[MUD-Dev] [MLP] The use of ecology models (was: NPC Complexity)
Paul Schwanz
paul.schwanz at east.sun.com
Fri Apr 26 11:00:13 CEST 2002
From: "Sean Kelly" <sean at ffwd.cx>
> Still, it would be an interesting situation. What WOULD players
> do if they knew monsters didn't respawn? You might have guilds
> hoarding dungeons and cultivating them like gardens. Or maybe the
> players would all just turn on each other, since the players will
> always respawn. It would be an interesting social experiment.
I think this highlights one of the problems with the current model.
It is typical to talk about "farming" a spawn site, so this carries
over quite naturally to "cultivating" monster "gardens." Earlier,
someone mentioned having to keep in mind travel time to sites with
appropriately leveled monsters. It seems to me that this whole idea
of monster-as-resource ends up making monsters come off as something
akin to corn. (Actually, only a specific level of monster is corn,
the rest are either irrelevant or death. And as you progress, more
and more become irrelevant.) Very un-monster-like in my opinion.

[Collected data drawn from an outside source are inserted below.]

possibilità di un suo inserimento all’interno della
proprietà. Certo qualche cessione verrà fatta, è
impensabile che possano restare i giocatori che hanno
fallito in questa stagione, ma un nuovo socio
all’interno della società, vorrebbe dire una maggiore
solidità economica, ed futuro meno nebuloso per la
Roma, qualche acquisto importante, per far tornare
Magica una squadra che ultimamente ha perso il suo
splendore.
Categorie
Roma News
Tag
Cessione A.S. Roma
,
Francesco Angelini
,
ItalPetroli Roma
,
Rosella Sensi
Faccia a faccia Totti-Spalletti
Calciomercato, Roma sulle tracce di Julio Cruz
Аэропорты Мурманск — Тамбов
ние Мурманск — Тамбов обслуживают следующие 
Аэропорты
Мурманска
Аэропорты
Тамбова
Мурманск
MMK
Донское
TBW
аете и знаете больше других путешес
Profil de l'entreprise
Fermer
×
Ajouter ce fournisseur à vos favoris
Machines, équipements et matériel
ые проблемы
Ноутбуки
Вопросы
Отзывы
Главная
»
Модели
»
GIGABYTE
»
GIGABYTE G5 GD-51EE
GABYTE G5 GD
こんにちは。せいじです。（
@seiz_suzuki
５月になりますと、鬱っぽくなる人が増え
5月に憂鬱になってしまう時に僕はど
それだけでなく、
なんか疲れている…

If we want to have corn in our games, let's have corn...and wheat
and silver and trees and mythril and marble and all sorts of other
resources. Then we can have monsters that make more sense; they're
the creatures that ruin our cornfields, attack our caravans, invade
our silver mines, and threaten our villages. They may range from
being a minor annoyance to a terrifying, change-your-shorts type of
experience. They are universally hated and there are plenty of
reasons and opportunities to kill them, but only a fool would
venture deep into a heavily monster populated area since we are free
to create monsters that are extremely dangerous when they are
completely avoidable. Seeking these monsters out is simply a good
way to get killed for no apparent reason. So monsters can still
breed and grow and spill out into the civilized areas where they
cause all manner of havok. And when monsters are not *the* resource
in the game, we don't have to worry nearly as much about graduated
monster levels, appropriately constructed killing fields, or camped
spawn sites. It could be entirely possible to let them grow,
congregate, and migrate according to more natural and simple rules.